Berendes Thomas, Mathijssen Nina, Verburg Hennie, Kraan Gerald
Department of Orthopaedic Surgery and Traumatology, Meander Medisch Centrum, Maatweg 3, 3813 TZ, Amersfoort, The Netherlands.
Reinier de Graaf Gasthuis, Reinier de Graafweg 5, 2625 AD, Delft, The Netherlands.
Arch Orthop Trauma Surg. 2018 May;138(5):597-603. doi: 10.1007/s00402-017-2866-9. Epub 2018 Jan 3.
A Bankart procedure is a surgical technique for the repair of recurrent shoulder joint dislocations. This study reports the long-term results of the 'open'-modified Bankart procedure.
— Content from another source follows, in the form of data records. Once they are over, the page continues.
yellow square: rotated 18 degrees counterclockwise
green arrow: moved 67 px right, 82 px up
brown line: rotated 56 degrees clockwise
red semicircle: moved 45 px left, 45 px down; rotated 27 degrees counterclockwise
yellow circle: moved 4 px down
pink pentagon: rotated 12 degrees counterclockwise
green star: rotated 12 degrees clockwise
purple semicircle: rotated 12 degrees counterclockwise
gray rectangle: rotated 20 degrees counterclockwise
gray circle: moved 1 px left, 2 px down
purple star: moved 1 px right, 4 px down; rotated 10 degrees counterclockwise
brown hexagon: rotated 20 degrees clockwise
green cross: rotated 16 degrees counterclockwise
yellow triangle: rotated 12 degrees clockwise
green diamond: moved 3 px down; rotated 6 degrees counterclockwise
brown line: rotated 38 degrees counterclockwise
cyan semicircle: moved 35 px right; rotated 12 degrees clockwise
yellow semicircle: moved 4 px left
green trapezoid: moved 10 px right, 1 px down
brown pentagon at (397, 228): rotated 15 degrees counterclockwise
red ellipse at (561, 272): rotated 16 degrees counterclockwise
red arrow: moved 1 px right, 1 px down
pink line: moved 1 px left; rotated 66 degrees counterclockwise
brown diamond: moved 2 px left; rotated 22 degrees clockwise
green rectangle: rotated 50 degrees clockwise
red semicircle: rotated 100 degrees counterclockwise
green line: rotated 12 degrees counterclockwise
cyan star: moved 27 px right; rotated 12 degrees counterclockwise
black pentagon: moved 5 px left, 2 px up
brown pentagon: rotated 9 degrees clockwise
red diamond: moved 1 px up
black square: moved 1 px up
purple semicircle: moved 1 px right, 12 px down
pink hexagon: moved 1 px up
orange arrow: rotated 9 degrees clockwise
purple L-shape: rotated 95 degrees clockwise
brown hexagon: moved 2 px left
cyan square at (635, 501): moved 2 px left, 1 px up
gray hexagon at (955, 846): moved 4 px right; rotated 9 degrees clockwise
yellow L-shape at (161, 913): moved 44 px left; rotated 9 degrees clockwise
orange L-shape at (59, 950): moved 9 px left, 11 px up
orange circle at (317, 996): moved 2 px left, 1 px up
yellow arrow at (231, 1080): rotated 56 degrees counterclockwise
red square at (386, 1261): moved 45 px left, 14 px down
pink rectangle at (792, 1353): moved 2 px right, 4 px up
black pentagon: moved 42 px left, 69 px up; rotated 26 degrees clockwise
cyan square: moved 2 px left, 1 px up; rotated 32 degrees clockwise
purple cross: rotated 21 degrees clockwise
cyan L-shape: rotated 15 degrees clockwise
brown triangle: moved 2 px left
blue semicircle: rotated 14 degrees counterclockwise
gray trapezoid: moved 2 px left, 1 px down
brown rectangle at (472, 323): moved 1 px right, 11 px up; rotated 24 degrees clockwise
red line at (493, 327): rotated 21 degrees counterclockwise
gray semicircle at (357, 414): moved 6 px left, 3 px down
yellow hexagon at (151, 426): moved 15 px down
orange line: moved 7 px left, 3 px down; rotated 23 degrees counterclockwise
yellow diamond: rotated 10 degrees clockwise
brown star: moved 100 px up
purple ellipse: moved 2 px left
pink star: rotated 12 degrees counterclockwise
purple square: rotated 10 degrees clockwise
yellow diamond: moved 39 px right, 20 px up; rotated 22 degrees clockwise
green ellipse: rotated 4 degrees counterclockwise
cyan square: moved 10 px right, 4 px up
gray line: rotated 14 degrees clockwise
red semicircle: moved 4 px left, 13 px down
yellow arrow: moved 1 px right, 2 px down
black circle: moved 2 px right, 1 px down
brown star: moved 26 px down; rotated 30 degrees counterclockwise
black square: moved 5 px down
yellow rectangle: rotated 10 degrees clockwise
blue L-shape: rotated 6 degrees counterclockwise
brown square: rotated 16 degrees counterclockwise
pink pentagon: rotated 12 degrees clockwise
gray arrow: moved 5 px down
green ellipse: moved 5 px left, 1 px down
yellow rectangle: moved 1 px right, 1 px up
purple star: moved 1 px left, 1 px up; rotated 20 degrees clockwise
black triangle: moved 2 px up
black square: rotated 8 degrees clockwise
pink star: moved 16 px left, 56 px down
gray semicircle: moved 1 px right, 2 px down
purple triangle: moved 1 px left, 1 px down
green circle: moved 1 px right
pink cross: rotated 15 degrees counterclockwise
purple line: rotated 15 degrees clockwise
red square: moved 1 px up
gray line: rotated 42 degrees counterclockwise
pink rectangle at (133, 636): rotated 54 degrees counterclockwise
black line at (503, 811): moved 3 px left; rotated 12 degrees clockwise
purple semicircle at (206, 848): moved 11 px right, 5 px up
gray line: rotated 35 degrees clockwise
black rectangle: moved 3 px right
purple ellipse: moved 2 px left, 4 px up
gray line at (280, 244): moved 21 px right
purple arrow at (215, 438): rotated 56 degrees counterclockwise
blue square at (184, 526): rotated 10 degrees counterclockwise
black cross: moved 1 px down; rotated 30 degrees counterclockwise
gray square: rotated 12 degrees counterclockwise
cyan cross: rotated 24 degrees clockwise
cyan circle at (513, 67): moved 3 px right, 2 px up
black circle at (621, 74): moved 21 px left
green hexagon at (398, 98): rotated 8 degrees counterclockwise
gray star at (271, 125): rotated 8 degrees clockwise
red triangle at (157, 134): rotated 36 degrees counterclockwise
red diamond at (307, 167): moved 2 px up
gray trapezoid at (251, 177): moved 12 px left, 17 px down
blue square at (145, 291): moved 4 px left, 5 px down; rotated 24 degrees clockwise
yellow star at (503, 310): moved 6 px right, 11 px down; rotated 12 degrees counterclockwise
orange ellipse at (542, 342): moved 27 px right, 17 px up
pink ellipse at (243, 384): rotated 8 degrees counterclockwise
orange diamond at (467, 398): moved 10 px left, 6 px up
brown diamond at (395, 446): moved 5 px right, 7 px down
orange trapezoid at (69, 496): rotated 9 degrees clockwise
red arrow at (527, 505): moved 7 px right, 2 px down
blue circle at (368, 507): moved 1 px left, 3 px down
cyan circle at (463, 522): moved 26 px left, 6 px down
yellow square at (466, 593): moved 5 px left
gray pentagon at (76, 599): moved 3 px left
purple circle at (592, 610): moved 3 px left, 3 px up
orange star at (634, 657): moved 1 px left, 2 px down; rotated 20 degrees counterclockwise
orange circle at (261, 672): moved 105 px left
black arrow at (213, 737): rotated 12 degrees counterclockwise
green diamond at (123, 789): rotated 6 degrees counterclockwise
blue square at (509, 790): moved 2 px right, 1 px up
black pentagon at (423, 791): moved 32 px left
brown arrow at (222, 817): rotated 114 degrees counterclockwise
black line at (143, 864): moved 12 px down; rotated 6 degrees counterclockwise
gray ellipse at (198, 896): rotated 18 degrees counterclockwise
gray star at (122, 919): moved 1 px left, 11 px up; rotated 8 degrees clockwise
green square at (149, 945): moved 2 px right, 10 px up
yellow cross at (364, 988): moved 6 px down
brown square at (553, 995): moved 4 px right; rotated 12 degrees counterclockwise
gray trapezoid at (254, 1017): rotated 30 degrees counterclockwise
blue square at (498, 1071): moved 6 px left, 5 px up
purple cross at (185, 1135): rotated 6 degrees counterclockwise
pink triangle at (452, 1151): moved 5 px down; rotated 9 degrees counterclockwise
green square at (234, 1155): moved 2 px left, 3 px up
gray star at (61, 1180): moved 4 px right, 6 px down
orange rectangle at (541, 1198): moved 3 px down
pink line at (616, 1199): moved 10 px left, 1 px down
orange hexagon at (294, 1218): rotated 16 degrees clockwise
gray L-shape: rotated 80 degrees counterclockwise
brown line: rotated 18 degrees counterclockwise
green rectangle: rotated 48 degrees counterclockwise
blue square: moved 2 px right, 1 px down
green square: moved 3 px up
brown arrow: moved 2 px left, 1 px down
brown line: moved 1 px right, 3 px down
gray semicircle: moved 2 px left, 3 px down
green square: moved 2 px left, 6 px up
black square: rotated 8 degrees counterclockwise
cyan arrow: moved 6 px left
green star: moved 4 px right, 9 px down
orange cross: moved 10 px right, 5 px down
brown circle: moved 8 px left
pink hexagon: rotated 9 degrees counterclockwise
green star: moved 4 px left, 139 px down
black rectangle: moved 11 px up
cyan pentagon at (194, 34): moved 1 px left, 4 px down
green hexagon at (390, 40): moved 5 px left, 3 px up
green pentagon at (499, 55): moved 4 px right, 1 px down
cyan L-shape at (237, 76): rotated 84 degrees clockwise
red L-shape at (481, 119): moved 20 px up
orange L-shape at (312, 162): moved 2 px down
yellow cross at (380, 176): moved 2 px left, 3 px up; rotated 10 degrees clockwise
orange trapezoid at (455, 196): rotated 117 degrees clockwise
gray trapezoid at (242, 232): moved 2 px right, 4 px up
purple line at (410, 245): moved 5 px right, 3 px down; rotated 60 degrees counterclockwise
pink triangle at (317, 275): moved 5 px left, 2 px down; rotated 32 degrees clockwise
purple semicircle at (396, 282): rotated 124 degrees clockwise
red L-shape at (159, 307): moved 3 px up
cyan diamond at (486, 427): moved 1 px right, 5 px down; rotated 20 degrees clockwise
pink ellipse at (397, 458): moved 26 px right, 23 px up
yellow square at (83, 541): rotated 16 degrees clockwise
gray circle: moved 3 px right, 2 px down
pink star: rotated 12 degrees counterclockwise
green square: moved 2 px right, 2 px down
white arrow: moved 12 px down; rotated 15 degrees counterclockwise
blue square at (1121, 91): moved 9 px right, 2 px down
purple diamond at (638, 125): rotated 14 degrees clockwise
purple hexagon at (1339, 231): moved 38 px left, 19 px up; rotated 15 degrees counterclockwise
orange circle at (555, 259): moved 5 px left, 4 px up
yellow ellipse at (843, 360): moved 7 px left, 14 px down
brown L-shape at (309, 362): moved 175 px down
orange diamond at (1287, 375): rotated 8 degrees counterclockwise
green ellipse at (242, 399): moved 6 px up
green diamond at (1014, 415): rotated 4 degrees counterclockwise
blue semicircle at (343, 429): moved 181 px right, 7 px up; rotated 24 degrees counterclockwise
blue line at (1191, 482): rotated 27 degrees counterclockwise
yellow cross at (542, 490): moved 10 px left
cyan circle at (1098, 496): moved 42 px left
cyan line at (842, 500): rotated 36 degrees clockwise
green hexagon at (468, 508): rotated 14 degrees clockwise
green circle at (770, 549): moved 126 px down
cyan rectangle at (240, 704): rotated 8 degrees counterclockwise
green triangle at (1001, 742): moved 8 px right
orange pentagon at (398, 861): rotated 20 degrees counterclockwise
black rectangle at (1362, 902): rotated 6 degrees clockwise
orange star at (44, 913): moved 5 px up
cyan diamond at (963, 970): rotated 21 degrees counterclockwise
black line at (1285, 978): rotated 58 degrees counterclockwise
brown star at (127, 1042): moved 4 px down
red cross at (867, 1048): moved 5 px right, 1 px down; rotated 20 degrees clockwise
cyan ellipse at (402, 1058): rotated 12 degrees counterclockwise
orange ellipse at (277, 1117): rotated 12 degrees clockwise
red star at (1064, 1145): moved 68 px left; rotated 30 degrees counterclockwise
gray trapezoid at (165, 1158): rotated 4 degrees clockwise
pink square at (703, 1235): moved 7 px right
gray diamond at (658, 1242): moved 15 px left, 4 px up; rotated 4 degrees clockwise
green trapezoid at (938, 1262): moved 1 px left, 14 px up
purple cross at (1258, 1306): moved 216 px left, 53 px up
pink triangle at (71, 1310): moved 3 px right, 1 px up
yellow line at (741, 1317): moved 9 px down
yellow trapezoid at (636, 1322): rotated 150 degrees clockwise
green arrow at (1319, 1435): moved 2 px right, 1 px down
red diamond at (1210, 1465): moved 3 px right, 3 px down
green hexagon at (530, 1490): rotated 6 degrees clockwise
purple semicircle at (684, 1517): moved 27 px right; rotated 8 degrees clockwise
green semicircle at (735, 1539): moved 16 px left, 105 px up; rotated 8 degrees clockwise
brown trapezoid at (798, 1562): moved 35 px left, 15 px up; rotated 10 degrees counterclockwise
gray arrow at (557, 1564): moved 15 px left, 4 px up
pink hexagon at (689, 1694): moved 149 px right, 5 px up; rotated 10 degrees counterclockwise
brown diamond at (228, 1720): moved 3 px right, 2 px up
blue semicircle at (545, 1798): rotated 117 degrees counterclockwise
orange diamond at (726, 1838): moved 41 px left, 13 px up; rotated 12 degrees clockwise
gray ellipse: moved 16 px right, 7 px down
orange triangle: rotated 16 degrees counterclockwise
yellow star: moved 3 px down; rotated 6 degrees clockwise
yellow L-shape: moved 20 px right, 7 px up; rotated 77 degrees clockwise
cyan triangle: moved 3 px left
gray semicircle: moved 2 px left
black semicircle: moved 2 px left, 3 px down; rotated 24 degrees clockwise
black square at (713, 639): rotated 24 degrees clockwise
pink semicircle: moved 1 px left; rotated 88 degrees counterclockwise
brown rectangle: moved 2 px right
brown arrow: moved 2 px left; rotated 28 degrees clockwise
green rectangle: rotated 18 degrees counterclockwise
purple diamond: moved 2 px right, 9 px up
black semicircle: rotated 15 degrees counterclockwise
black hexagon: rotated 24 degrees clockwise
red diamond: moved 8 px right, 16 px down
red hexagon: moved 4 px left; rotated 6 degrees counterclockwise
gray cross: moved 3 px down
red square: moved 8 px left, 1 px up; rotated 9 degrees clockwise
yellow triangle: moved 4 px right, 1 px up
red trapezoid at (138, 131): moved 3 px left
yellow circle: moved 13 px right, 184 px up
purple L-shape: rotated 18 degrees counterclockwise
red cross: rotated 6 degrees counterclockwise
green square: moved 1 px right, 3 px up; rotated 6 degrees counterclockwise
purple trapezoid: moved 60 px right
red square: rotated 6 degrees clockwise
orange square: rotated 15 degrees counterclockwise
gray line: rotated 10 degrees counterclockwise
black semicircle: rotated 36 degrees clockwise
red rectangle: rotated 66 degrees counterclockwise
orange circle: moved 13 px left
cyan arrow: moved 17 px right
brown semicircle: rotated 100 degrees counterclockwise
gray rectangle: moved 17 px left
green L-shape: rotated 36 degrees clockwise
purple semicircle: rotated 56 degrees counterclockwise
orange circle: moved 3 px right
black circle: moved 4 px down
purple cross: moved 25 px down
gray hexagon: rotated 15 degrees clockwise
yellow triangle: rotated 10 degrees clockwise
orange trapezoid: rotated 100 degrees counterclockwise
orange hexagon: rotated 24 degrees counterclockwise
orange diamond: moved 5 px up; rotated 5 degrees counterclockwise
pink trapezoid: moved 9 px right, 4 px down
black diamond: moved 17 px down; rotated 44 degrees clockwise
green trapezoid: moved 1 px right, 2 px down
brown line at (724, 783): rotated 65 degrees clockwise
We performed a retrospective cohort study in which patients are studied who had open-modified Bankart surgery for instability problems in the absence of a substantial osseous glenoid defect after a traumatic shoulder dislocation, 16-26 years ago, in a large regional hospital. Instability was measured with the Rowe and Oxford shoulder instability score. Furthermore, we measured physical functioning with the Constant-Murley score and the Dutch simple shoulder test. Pain was measured with the NRS for pain. Osteoarthritis was scored according the Samilson-Prieto score. Quality of life was measured with the SF-12 score. The operated shoulder was compared to the non-operated contralateral shoulder regarding instability and osteoarthritis.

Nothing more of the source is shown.